───── ОТРЫВОК ДЛЯ ЧТЕНИЯ

Есть ли время фантастичнее, беспокойнее юности? Разве детство… Но кто назвал счастьем – их вдохновенный хаос?

И везде – соблазн, и везде – разлука, и всему (мука гордости) сомкнутые уста. И – не те слова! Целый день. Целую юность – слова-прятки, слова-завесы, слова-призраки, пока придут слова-признаки, названья вещей.

В то время Марина уже начала печататься. Вот уцелевшее ее письмо к Эллису:

«Москва, 2 декабря 1910 г.

Милый Эллис,

Вы вчера так внезапно исчезли, – почему? В Мусагете было очень хорошо. Мне про него даже снились сны. У меня к Вам просьба: перемените, пожалуйста, в двух моих стихотворениях для альманаха следующие места:

1) Мальчик с розой

Написано: Надо:

Крепко сжал Уронил

Но к губам его И к губам его…

2) На бульваре

Написано: Надо:

Ручку сонную Ручки сонные…

разжала

Как я отвыкла от людей и от разговоров! При малейшем разногласии с собеседником мне уже хочется уйти, становится так скверно! В Мусагете много милых и мне симпатичных людей. Я довольна, что там бываю, но… Будет ли в воскресенье что-нибудь у Крафта? И в к-ом часу и что именно? Привет. А мой сонет?»

(На конверте штемпель с медведем или волком.)

Все чаще слышали мы от папы о коллекции египетских оригиналов Голенищева. Разоренный наследниками, он был вынужден продать ее. Америка предлагала 500 тысяч; он медлил, ища путей оставить ее в Росии. Русское правительство оценило ее в 350 тысяч. Старик коллекционер согласился потерять 150 тысяч – лишь бы его детище осталось на родине. Она была перевезена на хранение в Эрмитаж, и теперь шел вопрос о том, куда же будет она передана – в какое-нибудь хранилище Петербурга или в новый Московский (папин) Музей. Как волновался папа о том, что ввиду неготовых еще к приему такой драгоценности запасных зал, из-за недостаточного штата охраны – Музею откажут, как он старался преодолеть эти помехи, как бился над ускореньем работ!

──────────

▶ [НАБОР ЗАДАНИЙ]
A. Какую сумму предлагала Америка за коллекцию Голенищева, согласно отрывку?
B. Подхватите отрывок о коллекции Голенищева и продолжите его после последнего предложения.
Строки ниже взяты из другого источника.

───── ИСХОДНЫЕ СТРОКИ

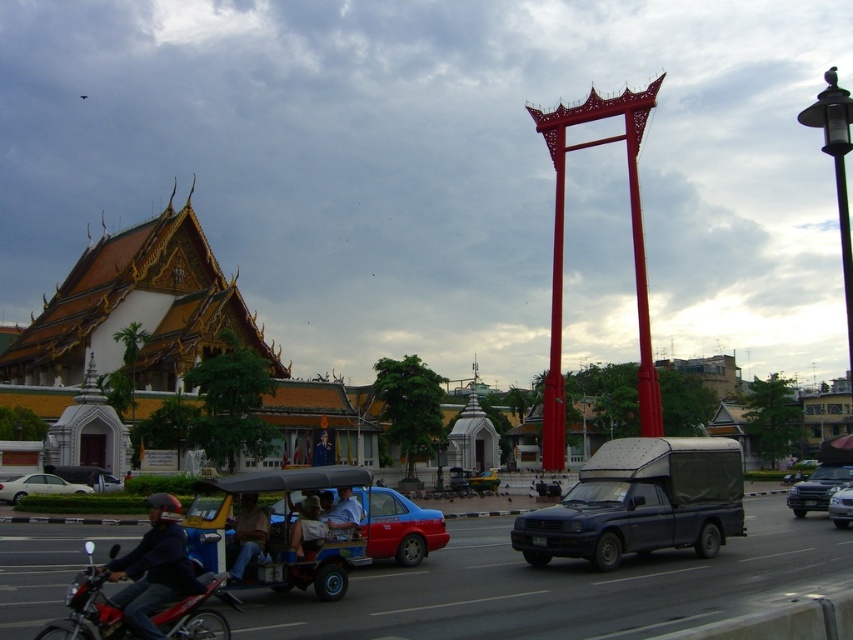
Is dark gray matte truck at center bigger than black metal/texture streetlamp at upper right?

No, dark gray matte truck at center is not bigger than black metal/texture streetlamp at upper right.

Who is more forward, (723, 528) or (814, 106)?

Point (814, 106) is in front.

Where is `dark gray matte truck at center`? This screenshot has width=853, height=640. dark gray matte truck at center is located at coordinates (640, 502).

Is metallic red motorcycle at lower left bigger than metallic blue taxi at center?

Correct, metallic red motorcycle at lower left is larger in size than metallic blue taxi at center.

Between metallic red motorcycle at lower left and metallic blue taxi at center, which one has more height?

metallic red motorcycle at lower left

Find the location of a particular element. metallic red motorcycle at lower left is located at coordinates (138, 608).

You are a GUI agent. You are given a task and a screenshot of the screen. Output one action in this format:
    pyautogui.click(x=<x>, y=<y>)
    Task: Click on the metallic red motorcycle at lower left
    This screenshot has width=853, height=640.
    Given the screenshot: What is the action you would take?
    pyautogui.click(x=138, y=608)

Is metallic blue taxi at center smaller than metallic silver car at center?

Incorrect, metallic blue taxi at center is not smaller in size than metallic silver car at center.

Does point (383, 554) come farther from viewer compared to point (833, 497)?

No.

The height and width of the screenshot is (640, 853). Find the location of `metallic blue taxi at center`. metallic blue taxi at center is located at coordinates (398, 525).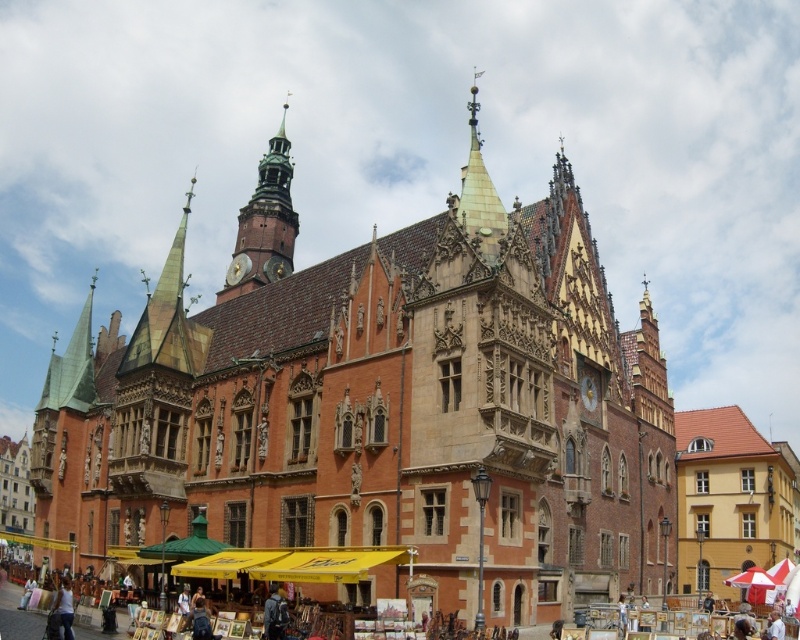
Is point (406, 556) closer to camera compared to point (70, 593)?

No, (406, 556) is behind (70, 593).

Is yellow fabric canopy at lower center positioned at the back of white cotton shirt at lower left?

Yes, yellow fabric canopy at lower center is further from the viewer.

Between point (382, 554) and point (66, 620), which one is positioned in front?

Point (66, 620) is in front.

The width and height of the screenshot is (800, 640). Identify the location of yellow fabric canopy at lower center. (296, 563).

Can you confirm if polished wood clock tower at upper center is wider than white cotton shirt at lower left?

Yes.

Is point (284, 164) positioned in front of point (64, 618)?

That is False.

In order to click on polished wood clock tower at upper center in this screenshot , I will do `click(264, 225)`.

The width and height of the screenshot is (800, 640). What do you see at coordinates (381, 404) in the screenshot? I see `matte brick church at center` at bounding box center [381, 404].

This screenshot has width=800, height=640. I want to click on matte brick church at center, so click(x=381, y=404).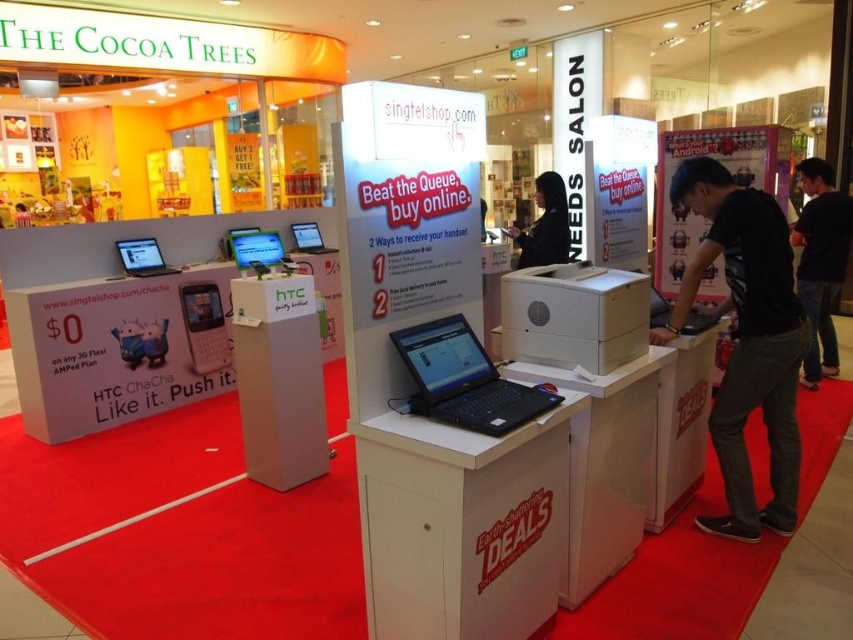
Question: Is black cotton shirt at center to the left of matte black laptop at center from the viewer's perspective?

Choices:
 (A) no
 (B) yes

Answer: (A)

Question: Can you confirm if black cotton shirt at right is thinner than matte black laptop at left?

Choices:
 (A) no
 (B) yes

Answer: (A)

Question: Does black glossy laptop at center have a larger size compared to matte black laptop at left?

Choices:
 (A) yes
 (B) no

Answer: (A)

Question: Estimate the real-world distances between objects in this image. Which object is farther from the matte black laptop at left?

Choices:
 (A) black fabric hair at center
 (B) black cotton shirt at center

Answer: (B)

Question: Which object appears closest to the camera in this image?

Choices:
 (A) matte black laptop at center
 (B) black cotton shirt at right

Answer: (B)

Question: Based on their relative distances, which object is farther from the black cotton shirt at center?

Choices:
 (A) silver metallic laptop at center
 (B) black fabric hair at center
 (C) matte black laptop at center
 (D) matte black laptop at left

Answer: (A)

──────────
───── ИСХОДНЫЕ СТРОКИ

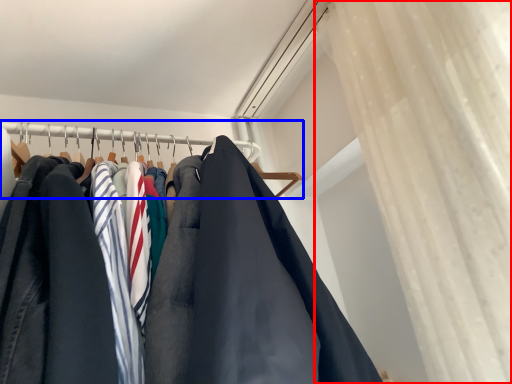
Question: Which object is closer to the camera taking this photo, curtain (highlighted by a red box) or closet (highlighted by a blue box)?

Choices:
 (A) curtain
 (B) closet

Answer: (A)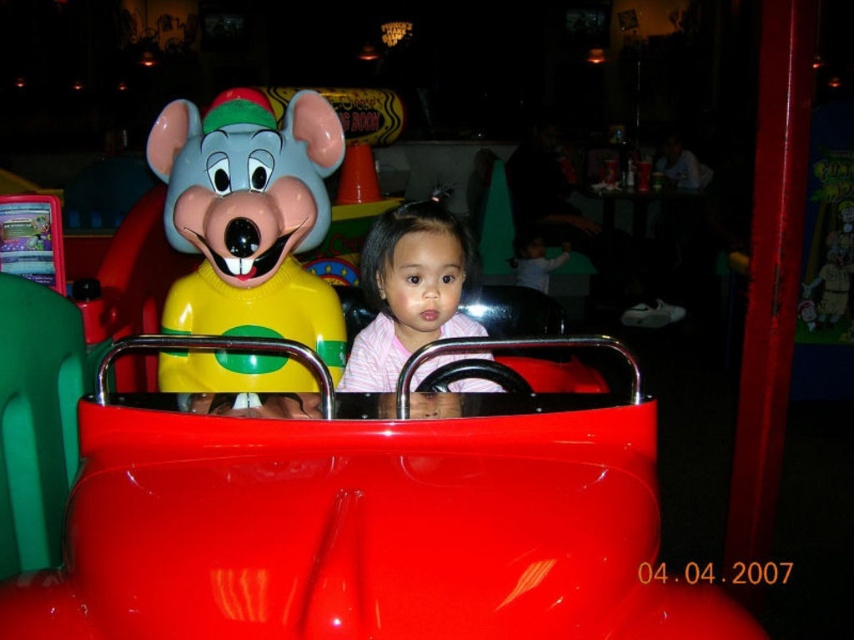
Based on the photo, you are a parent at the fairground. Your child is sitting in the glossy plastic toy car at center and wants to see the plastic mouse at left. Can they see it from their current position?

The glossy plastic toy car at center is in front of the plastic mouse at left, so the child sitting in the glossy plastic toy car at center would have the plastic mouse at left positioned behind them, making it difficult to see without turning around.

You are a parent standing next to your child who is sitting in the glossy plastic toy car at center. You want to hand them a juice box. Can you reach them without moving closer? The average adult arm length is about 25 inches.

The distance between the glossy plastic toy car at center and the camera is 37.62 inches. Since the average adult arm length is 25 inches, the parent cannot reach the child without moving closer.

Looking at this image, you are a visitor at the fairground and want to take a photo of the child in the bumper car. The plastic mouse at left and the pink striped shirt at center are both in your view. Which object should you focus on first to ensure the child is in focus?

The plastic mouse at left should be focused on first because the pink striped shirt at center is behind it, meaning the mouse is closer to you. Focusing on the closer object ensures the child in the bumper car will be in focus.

──────────

▶ [ОТВЕТЫ К ЗАДАНИЯМ]
A. 500 тысяч.

B.
Увлечение Марины Наполеоном не утихало – оно продолжало жить в ней как буря. Она его прятала в себе, но оно, как солнце, рассыпало из себя протуберанцы. А комната ее по-прежнему пылала портретами – его, и Римского короля, и, более поздних лет, – герцога Рейхштадтского. Их теперь было столько, что не хватало стен: Марина купила в Париже все, что смогла там найти. И в киоте иконы в углу над ее письменным столом теперь был вставлен – Наполеон. Этого долго в доме не замечали. Но однажды папа, зайдя к Марине за чем-то, увидал. Гнев поднялся в нем за это бесчинство! Повысив голос, он потребовал, чтобы она вынула из иконы Наполеона. Но неистовство Марины превзошло его ожидания: Марина схватила стоявший на столе тяжелый подсвечник, -у нее не было слов!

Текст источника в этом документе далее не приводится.